Interpreting Images

Accuracy Assessment Quantifying Classification Quality


Cloud-Based Remote Sensing with Google Earth Engine

Fundamentals and Applications

Part F2: Interpreting Images

Now that you know how images are viewed and what kinds of images exist in Earth Engine, how do we manipulate them? To gain the skills of interpreting images, you’ll work with bands, combining values to form indices and masking unwanted pixels. Then, you’ll learn some of the techniques available in Earth Engine for classifying images and interpreting the results.

Chapter F2.2: Accuracy Assessment: Quantifying Classification Quality


Andréa Puzzi Nicolau, Karen Dyson, David Saah, Nicholas Clinton


This chapter will enable you to assess the accuracy of an image classification. You will learn about different metrics and ways to quantify classification quality in Earth Engine. Upon completion, you should be able to evaluate whether your classification needs improvement and know how to proceed when it does.

Learning Outcomes

  • Learning how to perform accuracy assessment in Earth Engine.
  • Understanding how to generate and read a confusion matrix.
  • Understanding overall accuracy and the kappa coefficient.
  • Understanding the difference between user’s and producer’s accuracy, and the difference between omission and commission errors.

Assumes you know how to:

  • ​​Create a graph using ui.Chart (Chap. F1.3).
  • Perform a supervised Random Forest image classification (Chap. F2.1).

Github Code link for all tutorials

This code base is collection of codes that are freely available from different authors for google earth engine.

══════

WHAT IS NEEDED =>
List every author named for Chapter F2.2 in the Earth Engine page above.

══════

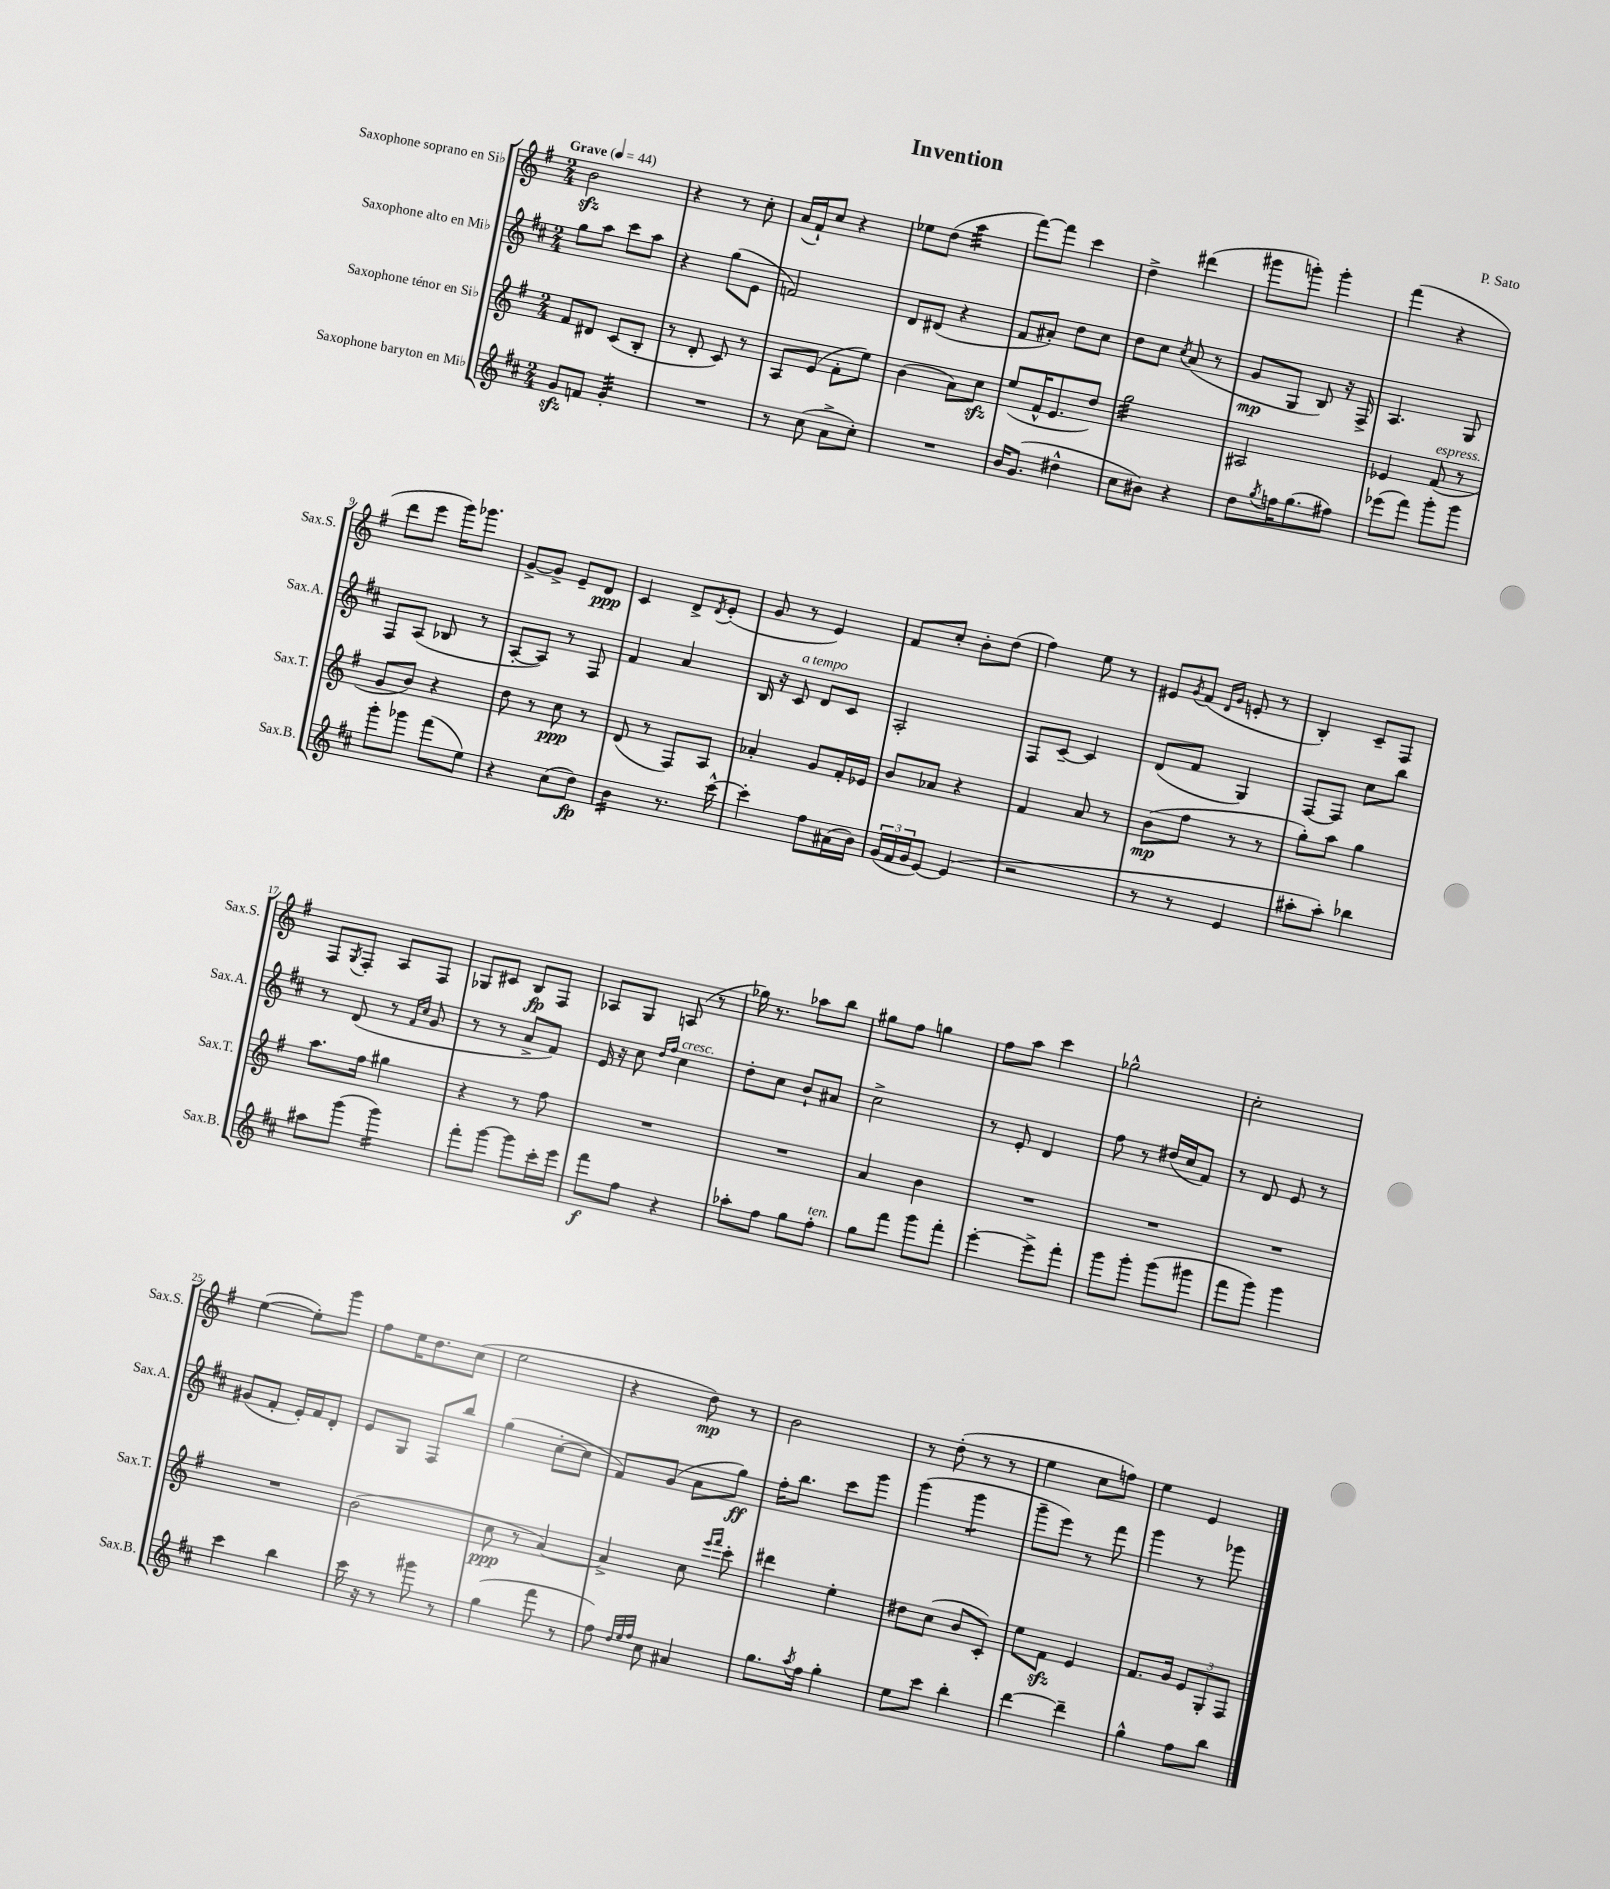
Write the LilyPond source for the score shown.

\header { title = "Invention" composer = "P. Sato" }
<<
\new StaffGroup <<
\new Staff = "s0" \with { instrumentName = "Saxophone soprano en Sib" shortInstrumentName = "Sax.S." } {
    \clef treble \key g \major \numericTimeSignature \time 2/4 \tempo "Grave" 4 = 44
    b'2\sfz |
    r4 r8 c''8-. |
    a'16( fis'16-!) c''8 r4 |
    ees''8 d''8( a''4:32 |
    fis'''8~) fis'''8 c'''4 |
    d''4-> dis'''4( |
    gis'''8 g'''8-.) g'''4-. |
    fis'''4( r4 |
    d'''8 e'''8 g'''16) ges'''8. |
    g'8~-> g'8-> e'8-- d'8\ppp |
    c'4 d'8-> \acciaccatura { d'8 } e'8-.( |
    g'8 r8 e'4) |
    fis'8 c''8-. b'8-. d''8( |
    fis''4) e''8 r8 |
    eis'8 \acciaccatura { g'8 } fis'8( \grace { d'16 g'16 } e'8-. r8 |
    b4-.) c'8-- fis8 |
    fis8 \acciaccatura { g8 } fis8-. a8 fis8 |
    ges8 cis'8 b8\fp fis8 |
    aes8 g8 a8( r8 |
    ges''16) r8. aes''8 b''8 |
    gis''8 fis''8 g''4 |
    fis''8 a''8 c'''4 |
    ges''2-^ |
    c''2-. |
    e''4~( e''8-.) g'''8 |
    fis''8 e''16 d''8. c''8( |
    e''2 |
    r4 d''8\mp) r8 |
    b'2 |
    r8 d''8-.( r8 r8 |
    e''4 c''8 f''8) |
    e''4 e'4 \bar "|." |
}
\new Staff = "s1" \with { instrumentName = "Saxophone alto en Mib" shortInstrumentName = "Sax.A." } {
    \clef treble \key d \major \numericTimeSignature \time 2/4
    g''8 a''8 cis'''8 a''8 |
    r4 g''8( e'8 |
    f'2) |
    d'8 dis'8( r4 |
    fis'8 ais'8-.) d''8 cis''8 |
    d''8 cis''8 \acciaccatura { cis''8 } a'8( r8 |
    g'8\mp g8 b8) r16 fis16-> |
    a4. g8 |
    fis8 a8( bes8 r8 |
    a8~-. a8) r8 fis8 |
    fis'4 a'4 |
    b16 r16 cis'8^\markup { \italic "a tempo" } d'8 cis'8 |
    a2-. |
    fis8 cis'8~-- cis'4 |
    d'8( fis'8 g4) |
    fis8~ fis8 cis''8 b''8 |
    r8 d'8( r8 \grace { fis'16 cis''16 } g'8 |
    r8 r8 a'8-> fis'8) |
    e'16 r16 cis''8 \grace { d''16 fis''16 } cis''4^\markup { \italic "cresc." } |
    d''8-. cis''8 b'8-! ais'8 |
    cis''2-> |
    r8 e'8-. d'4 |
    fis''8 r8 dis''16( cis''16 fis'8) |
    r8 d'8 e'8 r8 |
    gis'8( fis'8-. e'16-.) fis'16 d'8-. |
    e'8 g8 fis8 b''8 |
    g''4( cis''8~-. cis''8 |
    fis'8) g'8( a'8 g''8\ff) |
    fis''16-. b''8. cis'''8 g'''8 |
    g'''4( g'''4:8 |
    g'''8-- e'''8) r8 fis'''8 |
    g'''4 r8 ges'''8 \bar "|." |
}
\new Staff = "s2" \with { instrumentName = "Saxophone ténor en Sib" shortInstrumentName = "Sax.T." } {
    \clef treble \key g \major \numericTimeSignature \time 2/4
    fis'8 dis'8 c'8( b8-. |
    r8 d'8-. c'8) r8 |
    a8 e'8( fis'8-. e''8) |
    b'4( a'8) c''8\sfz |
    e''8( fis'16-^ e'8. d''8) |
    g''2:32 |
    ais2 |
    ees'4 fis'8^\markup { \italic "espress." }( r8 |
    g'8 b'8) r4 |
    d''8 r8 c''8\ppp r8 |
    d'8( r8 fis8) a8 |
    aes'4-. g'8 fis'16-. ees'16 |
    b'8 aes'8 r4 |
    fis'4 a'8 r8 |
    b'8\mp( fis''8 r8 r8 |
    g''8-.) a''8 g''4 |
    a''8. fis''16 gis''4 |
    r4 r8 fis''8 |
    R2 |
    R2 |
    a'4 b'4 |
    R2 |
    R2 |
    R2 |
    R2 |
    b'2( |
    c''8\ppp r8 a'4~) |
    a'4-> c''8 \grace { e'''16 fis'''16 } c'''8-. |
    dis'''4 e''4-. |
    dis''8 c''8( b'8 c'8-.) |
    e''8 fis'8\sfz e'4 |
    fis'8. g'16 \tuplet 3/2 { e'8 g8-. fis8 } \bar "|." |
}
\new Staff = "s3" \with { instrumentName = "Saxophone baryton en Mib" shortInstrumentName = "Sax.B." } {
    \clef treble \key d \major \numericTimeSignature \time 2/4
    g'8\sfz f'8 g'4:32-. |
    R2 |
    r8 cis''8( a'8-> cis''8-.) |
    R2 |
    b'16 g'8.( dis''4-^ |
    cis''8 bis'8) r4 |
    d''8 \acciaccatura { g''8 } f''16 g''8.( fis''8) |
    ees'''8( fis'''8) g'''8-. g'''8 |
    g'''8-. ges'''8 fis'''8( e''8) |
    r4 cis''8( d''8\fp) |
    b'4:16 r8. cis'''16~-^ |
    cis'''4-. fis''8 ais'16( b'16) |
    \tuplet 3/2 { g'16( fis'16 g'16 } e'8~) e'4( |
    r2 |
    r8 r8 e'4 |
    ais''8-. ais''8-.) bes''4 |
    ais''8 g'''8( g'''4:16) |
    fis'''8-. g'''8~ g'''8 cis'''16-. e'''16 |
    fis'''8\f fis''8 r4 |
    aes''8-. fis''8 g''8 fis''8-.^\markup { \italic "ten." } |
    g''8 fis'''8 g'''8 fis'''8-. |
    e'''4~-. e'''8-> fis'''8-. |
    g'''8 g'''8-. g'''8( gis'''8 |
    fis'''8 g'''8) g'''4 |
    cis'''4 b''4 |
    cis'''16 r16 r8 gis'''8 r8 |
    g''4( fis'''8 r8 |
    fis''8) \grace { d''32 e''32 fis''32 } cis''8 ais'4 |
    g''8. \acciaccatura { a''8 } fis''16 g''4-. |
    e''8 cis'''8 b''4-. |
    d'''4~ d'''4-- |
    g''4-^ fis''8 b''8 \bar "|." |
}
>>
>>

══════

RESPONSE BELOW =>
Andréa Puzzi Nicolau, Karen Dyson, David Saah, Nicholas Clinton